Useful Tips for Argumentative Essay Writing
Every outstanding argumentative essay relies on persuasion. You need to convince the reader that your opinion is the ultimate truth. However, false evidence and poor grammar affect the credibility of your claims. So, let’s consider some essential tips when writing a convincing argumentative paper.
- Choose an arguable topic
If the teacher allows you to select your preferred topic, make sure you choose an issue with arguable sides. After all, an argumentative essay’s entire essence is to explore all the sides of the problem and confirm your viewpoint. So, look for topics that interest you and are relevant to your field of study.
- Focus on controversial issues
Nobody wants to spend time reading a bland, uninspired essay. So, while searching for topics, focus on hot-button issues. But don’t choose controversial topics for kicks. Ensure that the topic is related to your field. Moreover, pay more attention to issues that ignite your passion. This emotional connection improves your argument and makes the paper more engaging.
- Take a stance you can support
When choosing an emotionally-charged topic, avoid those that are limited in scope. You don’t have to select the ‘progressive’ side of every argument. Identify your interests and beliefs and focus your opinions on them. By doing so, you will give yourself more wiggle room to express your ideas better.
- Consider your audience
Writing an argumentative essay for your peers is different because you can use an informal and conversational style. But since your audience is the teacher, you can only use formal language. Therefore, adapt your writing style to your audience to earn higher marks. And as a rule, stay away from informal expressions in academic writing at all costs.
- Gather convincing evidence
Personal experience and opinions have no place in argumentative writing, no matter how painful and convincing. Only evidence from authoritative sources is acceptable when supporting your claim. Therefore, your research should focus on academic material and resources from acclaimed authors. You can also rely on the works of recognized experts in the field to back your claims. Stay away from Wikipedia, Quora, and other open-source platforms.
- Outline your essay
As you gather your points, arrange them into a framework for your essay. This technique helps you to develop a relevant outline for your paper without much stress. Besides, the outline forms the basis of your argumentative essay and saves you tons of hours spent on arranging your ideas. Eventually, this outline will help you come up with a preliminary draft.
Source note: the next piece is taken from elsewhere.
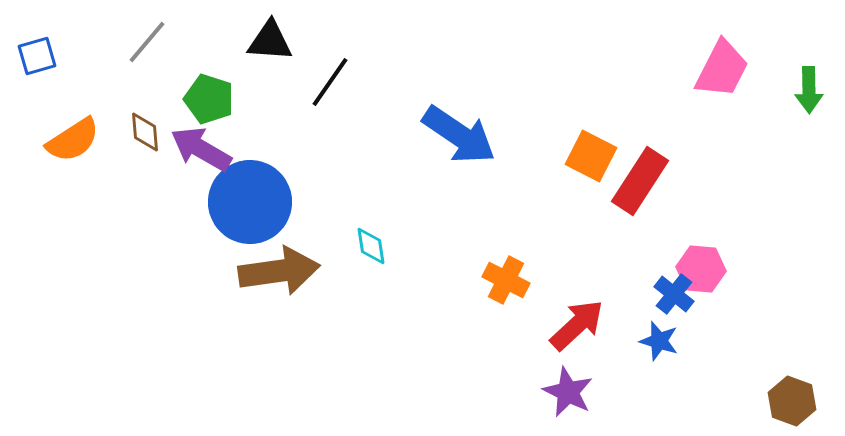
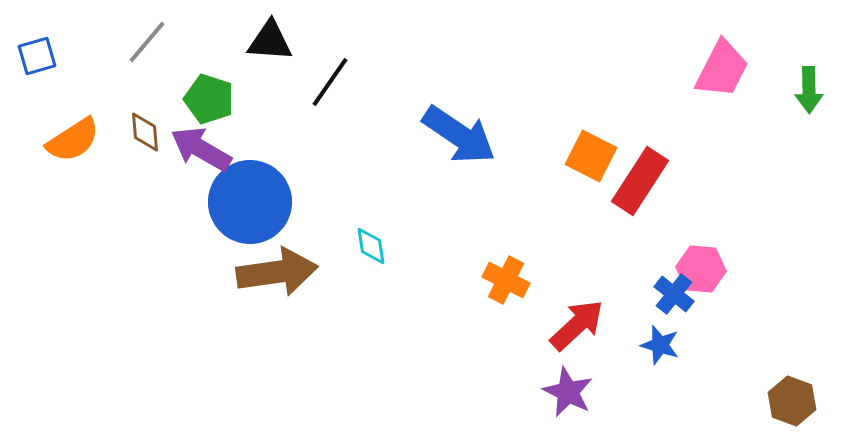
brown arrow: moved 2 px left, 1 px down
blue star: moved 1 px right, 4 px down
- Write a captivating title and intro
Why is a title essential when writing an argumentative essay? First of all, using a question title allows the reader to take a stance right away. And if the topic is emotionally-charged, you have your reader by the hook. And as far as hooks are concerned, use them in your essay. Add essay hooks in the introduction alongside a well-written thesis statement.
- Mind the formatting
Every academic writing assignment follows a specified format. The only exception is narrative essays that feature personal accounts. When writing your argumentative essay, use the formatting style specified by the teacher. Remember that APA writing style needs an abstract, while the MLA doesn’t need one. If you don’t know the differences between writing formats, consult the official style guides for more clarity.
- Conclude by restating the thesis
The conclusion paragraph should always restate the thesis. For a more comprehensive conclusion, summarize every paragraph in the essay. Always be careful not to introduce any new ideas in the conclusion paragraph. And most importantly, keep it short and straight to the point.
- End with a call to action
The last point in the conclusion should always call the reader to act on something. Since the point of an argument is to convince others that your opinion is the most logical, you should sign off by calling them over to your side. At the same time, you can highlight a moral lesson from the text.
- Edit the final draft
Editing is the final frontier in any writing task. This stage of writing allows you to analyze your ideas and grammar. At the same time, you can adjust the writing structure or use a more impactful tone. When you are satisfied with the final draft, you can now submit your paper.